A mercantilização do futebol no Brasil e no mundo tem aumentado progressivamente. Os clubes têm donos; jogadores pertencem a empresários; os “cartolas” enriquecem de forma escandalosa; sites de apostas esportivas crescem de forma acelerada, e até mesmo torcidas organizadas são profissionalizadas.
Mas esse dinheiro também é concentrado. O fato é que o futebol, hoje, dá muito dinheiro a um punhado de jogadores, dirigentes, empresários, redes de TV e empresas patrocinadoras, mas 98% dos jogadores no Brasil ganham até três salários mínimos.
A mercantilização também penalizou a massa torcedora e se reflete no afastamento do povão dos estádios. Não poderia ser diferente. No atual campeonato brasileiro da Série A, a média do preço dos ingressos é R$ 52,64. Jos dos times mais populares, como Flamengo e Corinthians, a média passa de R$70,00. A depender do jogo e do local do estádio, há ingressos que passam de mil reais.
Uma realidade bem diferente de alguns anos atrás, quando torcedores pobres pagavam o equivalente a R$ 3 na geral e R$ 10 na arquibancada do Maracanã, por exemplo. E a qualidade dos jogos era muito superior!
O futebol mercantil avançou com o passar do tempo
A presença da gestão empresarial gerou também consequências políticas nesse processo.
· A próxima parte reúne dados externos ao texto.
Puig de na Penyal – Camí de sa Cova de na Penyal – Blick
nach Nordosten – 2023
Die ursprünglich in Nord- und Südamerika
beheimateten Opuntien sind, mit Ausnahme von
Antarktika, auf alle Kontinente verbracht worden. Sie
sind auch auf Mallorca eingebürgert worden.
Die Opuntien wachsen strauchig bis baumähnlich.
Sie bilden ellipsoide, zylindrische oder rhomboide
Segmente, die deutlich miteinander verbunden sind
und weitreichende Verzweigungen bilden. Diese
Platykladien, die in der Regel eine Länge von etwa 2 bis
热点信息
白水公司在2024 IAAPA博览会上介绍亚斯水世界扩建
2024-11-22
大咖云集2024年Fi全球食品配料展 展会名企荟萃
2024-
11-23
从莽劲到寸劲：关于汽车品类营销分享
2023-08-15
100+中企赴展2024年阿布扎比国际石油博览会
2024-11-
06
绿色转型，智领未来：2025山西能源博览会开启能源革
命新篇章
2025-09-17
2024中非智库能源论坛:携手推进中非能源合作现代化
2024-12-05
A Fifa deixou de ser uma mera federação esportiva internacional, desempenhando um papel diplomático comparável ao da Organização das Nações Unidas e, gradativamente, passou a adotar práticas de uma grande empresa, desde o investimento em marketing para valorizar o seu produto até a comercialização das competições.
Nessa comercialização, há empresas ligadas a todas as atividades da Fifa, atuando nas edições de Copa do Mundo, Campeonato Mundial de Clubes, Copa do Mundo Feminina, etc., com acordos que são classificados como parcerias estratégicas de longo prazo. Neste caso, todas elas ganham local de destaque nos produtos da Fifa, nos principais torneios e, é claro, em sua vitrine máxima, a Copa do Mundo.
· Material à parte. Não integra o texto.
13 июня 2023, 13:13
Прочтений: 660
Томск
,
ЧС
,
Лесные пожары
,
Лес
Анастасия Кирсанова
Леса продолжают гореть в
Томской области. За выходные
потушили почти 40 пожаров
Outra prática são os acordos com direitos de exposição nos torneios, principalmente a Copa do Mundo. Nesse caso, as empresas se beneficiam da associação com os principais torneios da entidade e contam com o uso de ferramentas específicas de marketing e exposição publicitária, além de ofertas de ingressos e hotelaria nos eventos.
Para a Fifa, a ideia é que a Copa de 2026 seja o mais lucrativo evento esportivo de todos os tempos, com uma previsão de arrecadação de 11 bilhões de dólares.
O processo de mercantilização dentro da Copa do Mundo não deixa dúvidas e, de acordo com os exemplos que vimos, a televisão exerceu papel vital nessa transformação. Sem ela, não haveria a mesma projeção e capilaridade, atingindo quase toda a população mundial em tempo real – o que explica bastante as cifras bilionárias em acordos publicitários e os esforços políticos em torno do evento. Principalmente, quando não se tinha as redes sociais.